El caso de los espionajes en can Barça, una trama urdida durante la etapa de JoanLaporta en la presidencia del club, ha dado un giro inesperado este viernes. El juez ha archivado provisionalmente la querella presentada por el FC Barcelona y ha desimputado al exdirector general del club Joan Oliver y al exdirector de seguridad Xavier Martorell.

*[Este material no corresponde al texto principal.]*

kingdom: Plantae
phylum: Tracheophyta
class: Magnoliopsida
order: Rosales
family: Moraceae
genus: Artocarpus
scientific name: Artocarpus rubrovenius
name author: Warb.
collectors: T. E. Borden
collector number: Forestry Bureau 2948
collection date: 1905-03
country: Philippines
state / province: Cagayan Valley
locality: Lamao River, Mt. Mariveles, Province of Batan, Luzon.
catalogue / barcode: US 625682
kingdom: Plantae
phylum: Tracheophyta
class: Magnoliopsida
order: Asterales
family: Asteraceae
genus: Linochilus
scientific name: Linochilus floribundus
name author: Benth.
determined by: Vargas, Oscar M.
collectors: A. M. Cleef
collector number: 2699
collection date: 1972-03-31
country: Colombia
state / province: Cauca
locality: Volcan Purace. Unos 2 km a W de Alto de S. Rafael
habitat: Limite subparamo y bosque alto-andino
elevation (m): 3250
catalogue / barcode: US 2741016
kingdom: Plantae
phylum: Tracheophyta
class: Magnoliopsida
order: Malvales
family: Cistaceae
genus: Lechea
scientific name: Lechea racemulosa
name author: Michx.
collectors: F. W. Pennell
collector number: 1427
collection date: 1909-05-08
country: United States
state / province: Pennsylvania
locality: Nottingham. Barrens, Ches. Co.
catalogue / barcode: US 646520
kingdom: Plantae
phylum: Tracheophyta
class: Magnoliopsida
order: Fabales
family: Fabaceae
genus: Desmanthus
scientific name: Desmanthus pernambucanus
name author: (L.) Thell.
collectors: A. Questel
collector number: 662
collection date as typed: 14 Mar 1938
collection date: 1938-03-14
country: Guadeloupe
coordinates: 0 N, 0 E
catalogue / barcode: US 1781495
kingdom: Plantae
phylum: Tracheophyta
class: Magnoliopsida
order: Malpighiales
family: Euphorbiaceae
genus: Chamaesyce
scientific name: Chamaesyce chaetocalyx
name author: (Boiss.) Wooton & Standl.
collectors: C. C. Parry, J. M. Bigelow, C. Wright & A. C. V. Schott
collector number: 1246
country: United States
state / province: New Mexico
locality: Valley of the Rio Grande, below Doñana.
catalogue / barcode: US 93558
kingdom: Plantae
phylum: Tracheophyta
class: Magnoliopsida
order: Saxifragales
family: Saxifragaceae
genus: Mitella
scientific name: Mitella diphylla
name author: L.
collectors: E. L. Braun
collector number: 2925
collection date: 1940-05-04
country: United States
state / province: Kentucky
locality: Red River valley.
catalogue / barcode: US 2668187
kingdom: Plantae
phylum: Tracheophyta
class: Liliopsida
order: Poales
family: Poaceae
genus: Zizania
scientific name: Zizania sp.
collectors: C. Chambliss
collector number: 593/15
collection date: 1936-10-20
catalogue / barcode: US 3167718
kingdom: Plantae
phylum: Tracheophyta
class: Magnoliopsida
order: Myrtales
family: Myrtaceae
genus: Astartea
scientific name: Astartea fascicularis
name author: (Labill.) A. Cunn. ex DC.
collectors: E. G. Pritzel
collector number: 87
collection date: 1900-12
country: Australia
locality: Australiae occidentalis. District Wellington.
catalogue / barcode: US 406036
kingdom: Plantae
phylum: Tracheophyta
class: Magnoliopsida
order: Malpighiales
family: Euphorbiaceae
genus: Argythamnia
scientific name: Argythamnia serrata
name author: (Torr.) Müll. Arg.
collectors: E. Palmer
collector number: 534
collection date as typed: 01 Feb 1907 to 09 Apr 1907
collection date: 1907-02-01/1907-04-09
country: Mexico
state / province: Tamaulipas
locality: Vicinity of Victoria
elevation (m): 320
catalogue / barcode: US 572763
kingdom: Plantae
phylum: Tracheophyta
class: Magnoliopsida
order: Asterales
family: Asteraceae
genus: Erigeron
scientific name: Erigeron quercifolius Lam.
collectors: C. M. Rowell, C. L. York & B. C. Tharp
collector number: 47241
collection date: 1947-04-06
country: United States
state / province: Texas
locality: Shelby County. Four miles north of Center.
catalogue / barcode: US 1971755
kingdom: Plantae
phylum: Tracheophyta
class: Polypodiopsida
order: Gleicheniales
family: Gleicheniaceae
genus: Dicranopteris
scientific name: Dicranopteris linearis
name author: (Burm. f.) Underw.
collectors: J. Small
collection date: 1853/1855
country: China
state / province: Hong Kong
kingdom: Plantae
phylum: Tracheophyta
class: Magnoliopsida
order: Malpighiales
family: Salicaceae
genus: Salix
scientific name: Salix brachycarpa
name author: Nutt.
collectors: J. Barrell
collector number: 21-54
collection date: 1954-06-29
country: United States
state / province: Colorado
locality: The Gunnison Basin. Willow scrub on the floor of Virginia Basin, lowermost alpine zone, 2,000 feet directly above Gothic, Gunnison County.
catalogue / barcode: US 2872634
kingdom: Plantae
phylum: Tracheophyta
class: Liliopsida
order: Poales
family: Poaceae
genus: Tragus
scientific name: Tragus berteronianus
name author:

El juez considera que no se han sustanciado suficientemente las acusaciones. El auto de archivo de la querella, de carácter provisional, no menciona ni se refiere a la petición del socio Oriol Giralt -quien quería que se imputara también a Laporta-. Giralt presentará un recurso; el Barça, que también lo puede hacer, no se ha manifestado todavía en ese sentido.
Giralt -el mismo socio que presentó la moción de censura contra Laporta hace siete años- había entregado al juez recientemente informes de espionaje de la agencia Método 3 que fueron pagados con dinero del club aunque no tenían relación con las actividades propias del Barça. Entre estos dossieres figuran los realizados sobre dos exparejas de Laporta, análisis del futuro político de Laporta (como los elaborados sobre el líder de Reagrupament, Joan Carretero) y seguimientos a periodistas, algunos de los cuales ha publicado EL TRIANGLE.